**Extracted text:**
------------------------------
As the coronavirus continues to dominate headlines and conversations around the world, many people are wondering how exactly we should define the outbreak: epidemic or pandemic?
Last week, the World Health Organisation (WHO) addressed the confusion.
“We appreciate that people are debating whether this is a pandemic or not,” WHO chief Tedros Adhanom Ghebreyesus told reporters on March 2. “I have said it before and I’ll say it again: WHO will not hesitate to describe this as a pandemic if that’s what the evidence suggests. But we need to see this in perspective. Of the 88,913 cases reported globally so far, 90 per cent are in China, mostly in one province.”
In other words, the WHO does not yet believe we are facing a pandemic. But can we take this as good news? What is the difference between an epidemic and pandemic, and why does it matter which one we are tackling?
In fact, the way we define an outbreak has nothing to do with total number of infections, or how deadly they are in nature. It all depends on the distribution.
Although the coronavirus has spread rapidly in recent months, with 29,550 cases outside China as of Monday, 77 per cent of those are confined to just four countries. Of the other 104 affected countries, 54 have reported 10 cases or fewer, and 19 have reported only one case. Some countries appear to have already contained the virus, with no new cases reported in the past two weeks, and more than 85 countries remain virus-free. This is why the WHO is still defining Covid-19 as an epidemic.
------------------------------
(Extracted page text data)

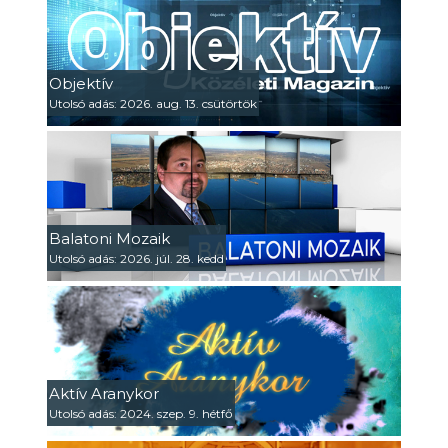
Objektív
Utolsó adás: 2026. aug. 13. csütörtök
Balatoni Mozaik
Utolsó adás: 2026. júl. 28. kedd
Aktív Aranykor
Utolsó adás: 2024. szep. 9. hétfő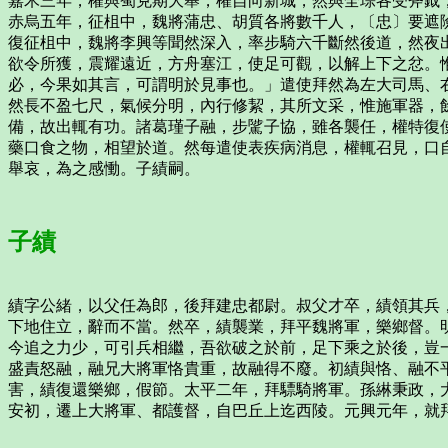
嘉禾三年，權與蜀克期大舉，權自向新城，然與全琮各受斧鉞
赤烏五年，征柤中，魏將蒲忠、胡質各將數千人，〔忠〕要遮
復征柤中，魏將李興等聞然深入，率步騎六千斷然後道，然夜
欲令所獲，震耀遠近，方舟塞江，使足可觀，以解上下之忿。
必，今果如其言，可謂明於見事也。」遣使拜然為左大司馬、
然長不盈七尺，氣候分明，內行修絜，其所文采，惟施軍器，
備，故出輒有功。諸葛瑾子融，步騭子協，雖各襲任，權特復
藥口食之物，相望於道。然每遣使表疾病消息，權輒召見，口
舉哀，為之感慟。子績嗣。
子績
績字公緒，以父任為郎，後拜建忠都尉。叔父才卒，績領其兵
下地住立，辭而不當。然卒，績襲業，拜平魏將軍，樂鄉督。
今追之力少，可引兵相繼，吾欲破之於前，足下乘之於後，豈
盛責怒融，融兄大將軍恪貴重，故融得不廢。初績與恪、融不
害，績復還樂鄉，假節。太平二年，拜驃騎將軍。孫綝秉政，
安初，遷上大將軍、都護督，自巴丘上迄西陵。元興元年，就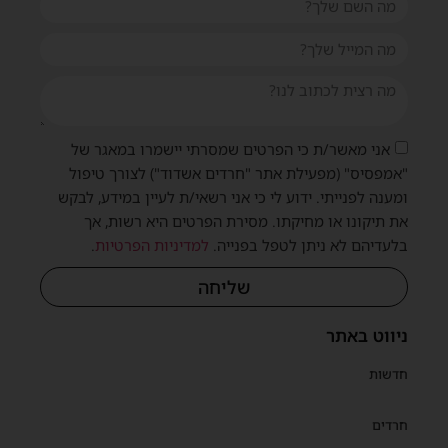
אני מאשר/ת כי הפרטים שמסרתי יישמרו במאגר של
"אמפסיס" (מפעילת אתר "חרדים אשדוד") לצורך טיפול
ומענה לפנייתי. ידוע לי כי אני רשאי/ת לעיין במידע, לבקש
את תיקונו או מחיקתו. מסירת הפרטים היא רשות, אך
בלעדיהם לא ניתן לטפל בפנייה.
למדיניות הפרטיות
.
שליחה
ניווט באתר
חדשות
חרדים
------------------------------
**Required tasks:**
a - According to the coronavirus article, what determines whether an outbreak is defined as an epidemic or a pandemic?
b - Transcribe the passage of the coronavirus article that begins at the words "In fact, the" and stop after "as an epidemic.".
c - Go on with the coronavirus article from its last sentence.
These items are separate material and are not part of the coronavirus article.

**Activity answers:**
a - The distribution of the outbreak.

b -
In fact, the way we define an outbreak has nothing to do with total number of infections, or how deadly they are in nature. It all depends on the distribution.
Although the coronavirus has spread rapidly in recent months, with 29,550 cases outside China as of Monday, 77 per cent of those are confined to just four countries. Of the other 104 affected countries, 54 have reported 10 cases or fewer, and 19 have reported only one case. Some countries appear to have already contained the virus, with no new cases reported in the past two weeks, and more than 85 countries remain virus-free. This is why the WHO is still defining Covid-19 as an epidemic.

c -
The WHO defines an epidemic as the occurrence of an illness in a community or region that is in excess of normal expectancy.
The phrase “in excess of normal expectancy” is worth noting, says Professor Joseph Sriyal Malik Peiris, an expert in virology at the University of Hong Kong.
He explains in an online course that even a single case of smallpox today would constitute an epidemic, because we wouldn’t normally expect to see any – the disease was declared officially wiped out in 1980.
While an epidemic refers to a sudden rise in infections in one or several communities, a pandemic describes something on a much larger scale – a disease that has spread throughout the world, reaching several countries or continents. It is likely to be a new disease that people are not yet immune to, and so is able to spread through populations quickly. However, it is not necessarily deadly. The words “epidemic” and “pandemic” do not describe the severity of a disease, only its geographic reach. The suffix “demos” means “people”, while “epi” means “among” and “pan” means “all”. So we can understand an epidemic as a disease that stays among a certain group of people, while a pandemic is one that affects all people.
Yet despite the difference in meaning between these terms, there can still be confusion when it comes to categorising new outbreaks.
Trisha Torrey, a US patient consultant, says in an article for the site VeryWell Health that even experts often blur the distinction between the two terms. For one thing, the nature of an outbreak can change very quickly. One moment, it might be under control; the next, it could become a global crisis. It’s difficult to regularly and accurately adjust the way we talk about it.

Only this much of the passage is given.